Le renforcement de la discrimination encouragé par l’État

L’évolution de l’implication de l’État dans la privatisation de l’éducation peut être subdivisée en deux périodes : de l’indépendance à 1992, et de 1992 à 2018.

De l’indépendance (1960) à 1992, l’État a fortement soutenu l’éducation publique, la Côte d’Ivoire faisant figure de modèle éducatif dans la région. À partir de 1992, l’État concède le service public de l’enseignement à des établissements scolaires privés à travers les conventions de 1992 , 1993 . Cette politique éducative a été conduite sous la pression du contexte socio-économique et politique ainsi que des institutions internationales.

L’analyse des textes juridiques nationaux montre que les Conventions de 1992 et 1993 ne reposaient sur aucun cadre règlementaire et législatif lié à la concession du service public de l’éducation à des établissements d’enseignement privé. Le seul texte existant à cette période est le Décret n° 61-140 du 15 avril 1961, portant règlementation de l’enseignement privé en Côte d’Ivoire.
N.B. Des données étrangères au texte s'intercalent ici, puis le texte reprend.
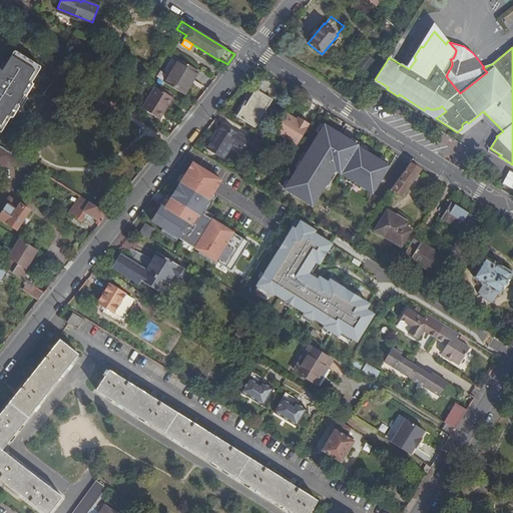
[(365,52),(354,66),(365,74),(376,60),(365,52)]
Ce Décret ne mentionne nullement la concession du service public de l’enseignement à des établissements scolaires privés.

 Le Décret n° 97-675 du 3 décembre 1997 sur la concession du service public de l’enseignement à des établissements scolaires privés et les trois Conventions signées entre l’État de Côte d’Ivoire, par le ministère de tutelle et les fondateurs des écoles privées, prévoient la prise en charge par l’État des élèves affecté-es ou orienté-es dans les établissements scolaires privés. Notre recherche a relevé que l’État de Côte d’Ivoire a versé en 2021 aux établissements scolaires privés au titre de l’année scolaire 2019-2020 la somme d’environ 82 milliards de F CFA (125 millions d’euros). 

Ce chiffre a été obtenu par déduction. En effet, la ministre de l’Éducation nationale et de l’Alphabétisation a annoncé le 19 avril 2021 à son cabinet le déblocage de 30,9 milliards F 15 CFA pour les fondateurs/trices des écoles privées ivoiriennes afin de couvrir la scolarité des élèves affecté-es par l’État dans leurs établissements.

Selon un fondateur d’établissement privé, ce montant correspond à 73 % de la deuxième et dernière tranche de la scolarité de l’année 2019-2020, soit environ 41 milliards F CFA pour chaque tranche au total ; les tranches ayant le même montant selon ce fondateur. Ces subventions, sans cesse croissantes, sont accordées par l’État aux établissements scolaires privés indépendamment de leur performance.